例えばここに君がいて

「母さん、一体この部屋何年放置してたんだよ!」

「えー、記憶にないわ、もう。だから整理にも時間かかるのよ。一年計画で掃除するわよ」

「それ時間かけすぎだろ」

一年かけなきゃ片付かないような部屋は一生片付かねーよ、とぼやきつつ、拾い上げた紙の中に一枚の絵を見つけた。


これは何なんだ? って思えるほどいびつな天使と、可愛く笑ってる天使の絵。
赤色の丸で囲まれていて、二人だけの世界にいるみたいなそんな絵。


「これ、サユちゃんの絵だ」


覚えてる。
俺がこっちの下手くそな天使を描いて、その脇にサユちゃんが描いてくれた。

俺とサユちゃんが、仲良くなるきっかけだったあの絵本。
なんとなく覚えてる。出だしはそう、確か。


「……天使がいました。なまえは ラビィ」

「何いってんのサトル。幻覚でも見えた?」

「な、聞いてんなよ。何でもない」


小声で言ったのに、耳ざといな母さん。


……天使のラビィの絵本だ。一冊しか無い、確か実習できた先生が手作りしたっていう絵本。
お宝探しゲームにはまっていた俺は、その希少価値みたいなのに魅力を感じていて良く読んでたんだった。

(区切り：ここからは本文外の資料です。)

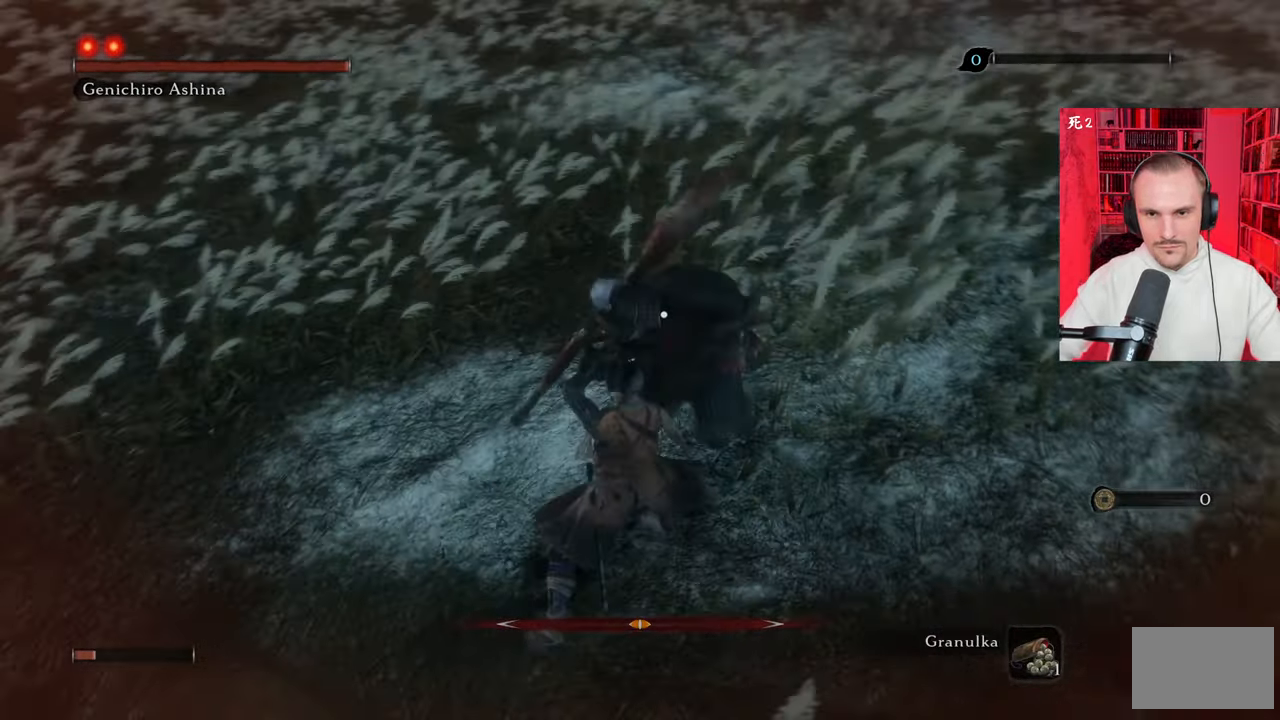
{"keys": [], "mouse": ["left"], "events": [[150, "mouse_right", "up"], [200, "mouse_right", "down"], [300, "mouse_right", "up"], [434, "mouse_left", "down"]]}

でも当時五歳の俺は、ひらがなは読めたけど文字を拾うだけで精一杯で。
だから誰かに読んでもらおうとお願いした。

皆が曖昧に返事をする中で、ちゃんと俺の相手をしてくれたのが一つ年上だったサユちゃん。
すらすらと優しくて甘ったるいミルクみたいな声で読んでくれた。